▶ [Your goal]
Rewrite the records from their first line through the line containing "to good ventilation", changing "fume extractor" to "exhaust fan" and keeping everything else the same. Give only those lines.
--- Dataset entries ---
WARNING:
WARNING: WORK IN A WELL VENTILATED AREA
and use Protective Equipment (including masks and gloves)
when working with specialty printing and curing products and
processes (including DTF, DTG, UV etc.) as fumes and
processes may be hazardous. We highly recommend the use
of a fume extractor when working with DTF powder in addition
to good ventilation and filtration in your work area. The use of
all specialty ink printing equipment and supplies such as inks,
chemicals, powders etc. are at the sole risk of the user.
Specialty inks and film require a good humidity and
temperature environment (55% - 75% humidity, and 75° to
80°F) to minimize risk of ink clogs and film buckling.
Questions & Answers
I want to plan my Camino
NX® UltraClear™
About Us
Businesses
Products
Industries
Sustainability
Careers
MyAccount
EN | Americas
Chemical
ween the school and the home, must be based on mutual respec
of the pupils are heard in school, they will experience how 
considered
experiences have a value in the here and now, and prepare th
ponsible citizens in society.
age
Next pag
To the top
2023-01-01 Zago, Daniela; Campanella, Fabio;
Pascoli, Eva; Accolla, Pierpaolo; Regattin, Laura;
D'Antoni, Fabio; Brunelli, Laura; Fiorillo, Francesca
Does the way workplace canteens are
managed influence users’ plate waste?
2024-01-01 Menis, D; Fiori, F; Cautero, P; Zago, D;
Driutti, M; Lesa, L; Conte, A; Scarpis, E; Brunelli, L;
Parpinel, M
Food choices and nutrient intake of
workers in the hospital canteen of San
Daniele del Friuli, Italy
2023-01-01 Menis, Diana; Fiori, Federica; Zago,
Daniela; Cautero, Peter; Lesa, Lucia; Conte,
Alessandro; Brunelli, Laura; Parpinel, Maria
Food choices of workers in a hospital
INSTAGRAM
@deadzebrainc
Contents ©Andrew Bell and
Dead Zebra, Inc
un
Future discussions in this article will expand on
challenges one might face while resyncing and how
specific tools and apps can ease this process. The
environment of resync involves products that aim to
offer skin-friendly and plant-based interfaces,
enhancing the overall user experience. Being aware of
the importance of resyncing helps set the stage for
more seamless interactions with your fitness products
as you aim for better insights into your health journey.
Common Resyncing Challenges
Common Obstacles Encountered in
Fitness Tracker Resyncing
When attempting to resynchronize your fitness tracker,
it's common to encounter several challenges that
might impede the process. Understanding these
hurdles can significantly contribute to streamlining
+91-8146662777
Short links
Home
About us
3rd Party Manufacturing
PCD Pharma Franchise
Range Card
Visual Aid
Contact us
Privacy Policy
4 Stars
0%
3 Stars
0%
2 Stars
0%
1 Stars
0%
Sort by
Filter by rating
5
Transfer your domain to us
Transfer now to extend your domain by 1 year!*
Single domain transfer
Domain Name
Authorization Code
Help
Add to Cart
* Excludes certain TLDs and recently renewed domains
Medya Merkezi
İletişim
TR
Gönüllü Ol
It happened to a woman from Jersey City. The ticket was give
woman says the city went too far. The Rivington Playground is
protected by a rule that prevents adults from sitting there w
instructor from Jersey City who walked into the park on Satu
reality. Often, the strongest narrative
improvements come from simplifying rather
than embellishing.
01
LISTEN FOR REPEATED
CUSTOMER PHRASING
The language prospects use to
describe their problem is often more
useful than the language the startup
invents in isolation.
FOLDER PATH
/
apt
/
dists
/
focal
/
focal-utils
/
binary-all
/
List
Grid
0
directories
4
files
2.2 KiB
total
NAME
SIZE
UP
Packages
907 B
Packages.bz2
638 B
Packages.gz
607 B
---
▶ [Solution for this problem]
WARNING:
WARNING: WORK IN A WELL VENTILATED AREA
and use Protective Equipment (including masks and gloves)
when working with specialty printing and curing products and
processes (including DTF, DTG, UV etc.) as fumes and
processes may be hazardous. We highly recommend the use
of a exhaust fan when working with DTF powder in addition
to good ventilation and filtration in your work area. The use of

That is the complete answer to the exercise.